[Source text]
↓
The lined blue paper was brittle, and crackled as I handled the edges, making me afraid it might tear. The fact that it was still around seemed miraculous. Benjamin Hayes, a lawyer and the sole judge for Los Angeles, San Diego, and San Bernardino counties in the early days of California’s statehood, had preserved the paper. Hayes, who had come to Los Angeles in 1850, recognized he was living in the middle of a historic moment: California’s transition from Mexican to American rule. As an educated man with a degree from St. Mary’s University in Baltimore, Hayes decided to document the era. He amassed thousands of newspaper clippings about the region’s climate, agriculture, people, and business, into 138 scrapbooks. They now reside at the Bancroft.
I looked at the figures Rains had written down more than 150 years earlier.
“Amount due me from the government: $15,000,” Rains had written at the top. “Amount due me from wine: $3,500,” read the line below. And then, “Amount due me from other parties: $2,500. Wine on hand in San Francisco: $3,000.” In total, Rains was expecting $24,000 in income.
↑
(Collected data)
↓
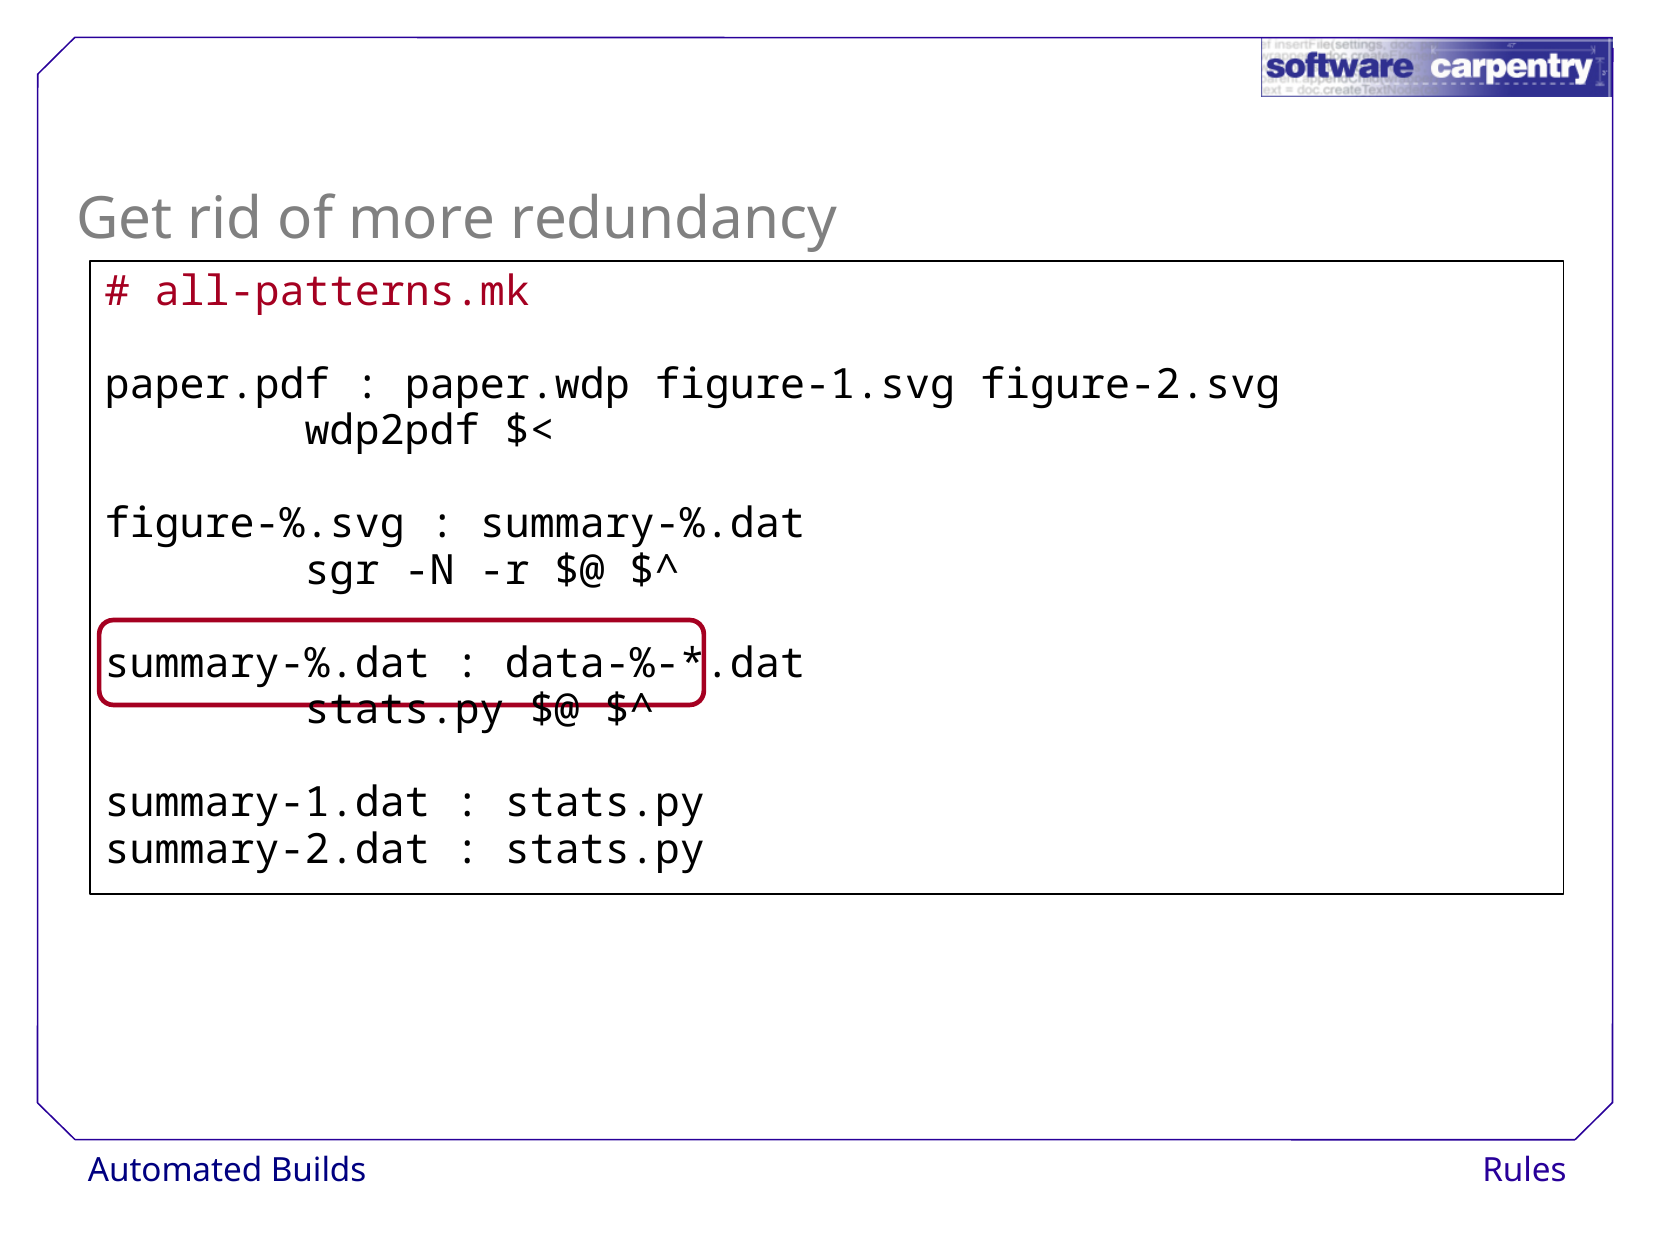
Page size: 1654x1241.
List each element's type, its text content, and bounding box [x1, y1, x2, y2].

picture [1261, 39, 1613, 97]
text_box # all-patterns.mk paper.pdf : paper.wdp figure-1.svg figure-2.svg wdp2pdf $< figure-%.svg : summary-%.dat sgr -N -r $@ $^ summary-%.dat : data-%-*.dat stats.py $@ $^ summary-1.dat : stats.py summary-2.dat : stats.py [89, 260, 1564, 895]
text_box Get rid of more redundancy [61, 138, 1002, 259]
↑
↓
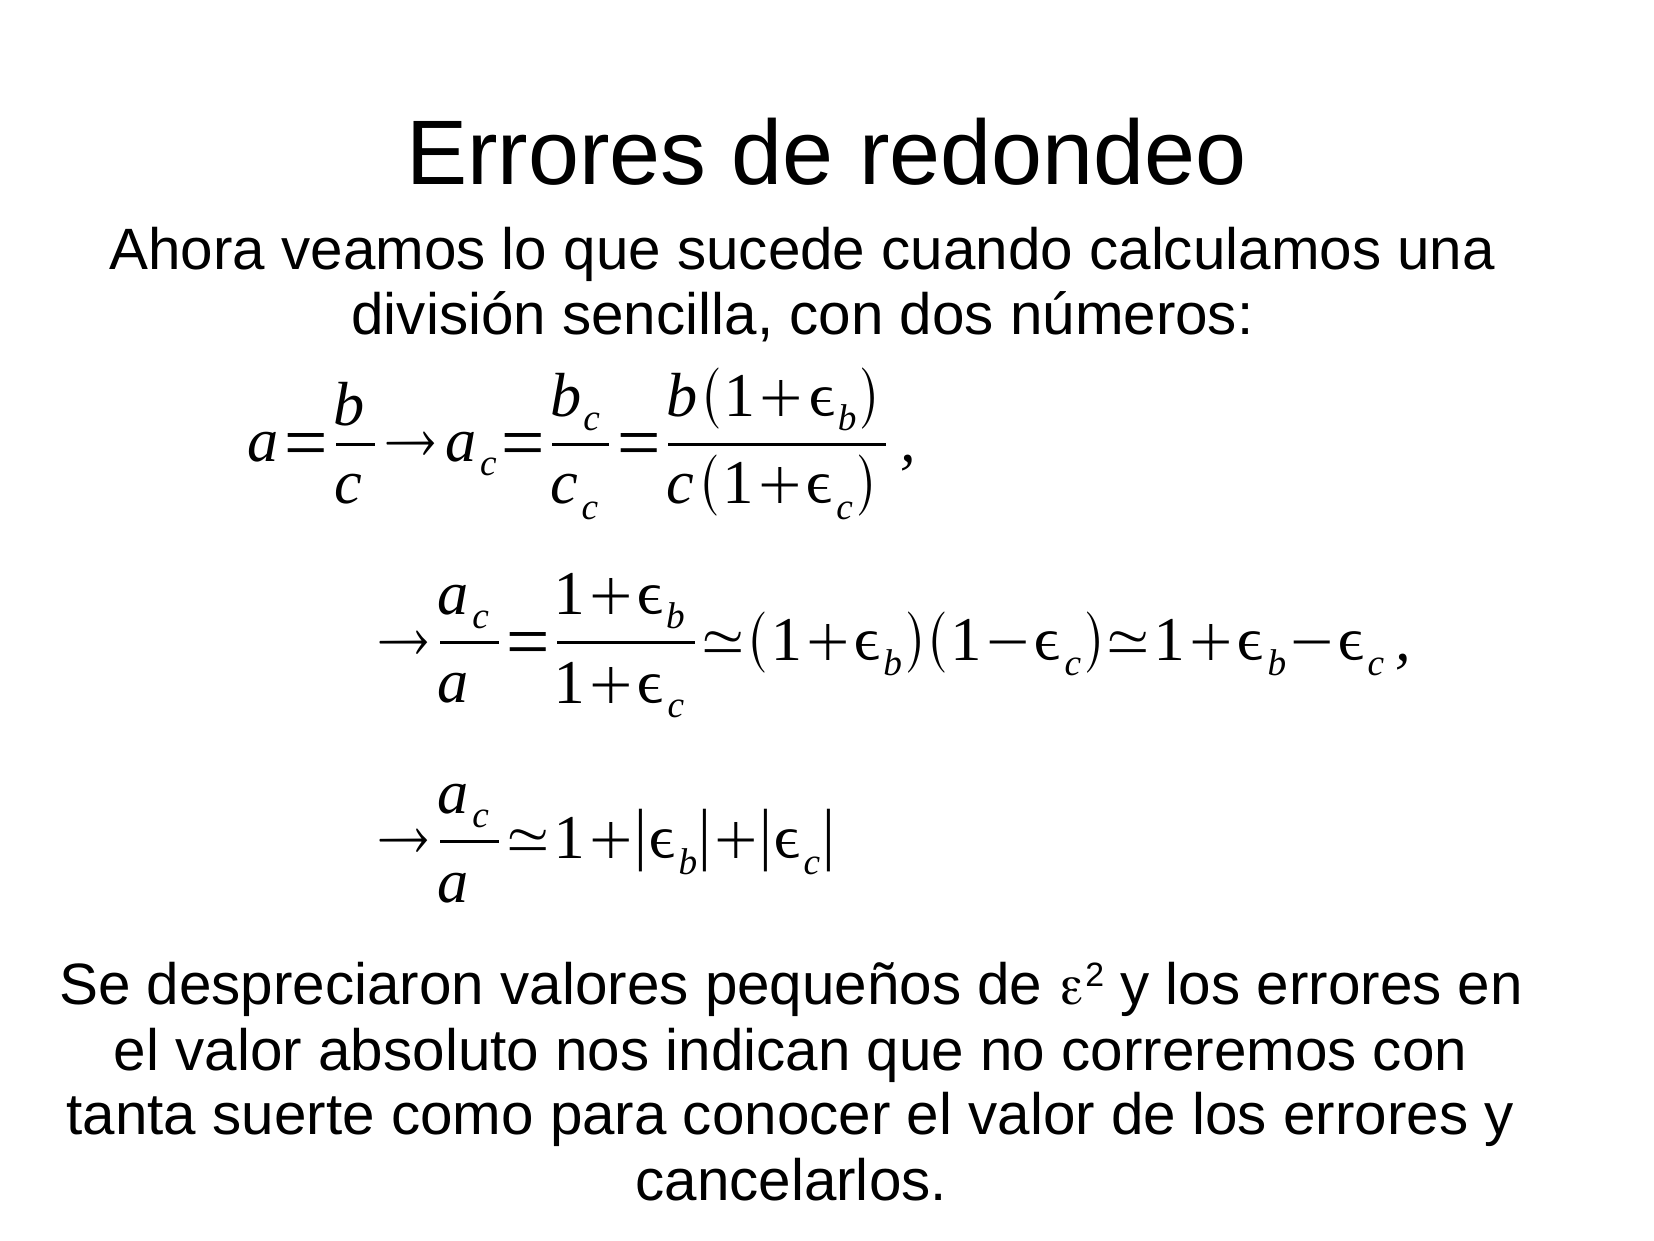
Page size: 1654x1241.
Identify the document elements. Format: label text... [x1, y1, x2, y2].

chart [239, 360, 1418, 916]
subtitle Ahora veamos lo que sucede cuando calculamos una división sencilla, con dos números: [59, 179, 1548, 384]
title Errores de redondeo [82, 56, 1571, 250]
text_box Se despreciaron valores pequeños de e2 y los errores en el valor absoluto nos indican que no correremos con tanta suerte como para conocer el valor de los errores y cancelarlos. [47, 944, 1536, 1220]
↑
[Exercise prompt] Output the excerpt about Benjamin Hayes's preserved papers verbatim, from "I looked at" to "expecting $24,000 in income.".

[Response to the task]
I looked at the figures Rains had written down more than 150 years earlier.
“Amount due me from the government: $15,000,” Rains had written at the top. “Amount due me from wine: $3,500,” read the line below. And then, “Amount due me from other parties: $2,500. Wine on hand in San Francisco: $3,000.” In total, Rains was expecting $24,000 in income.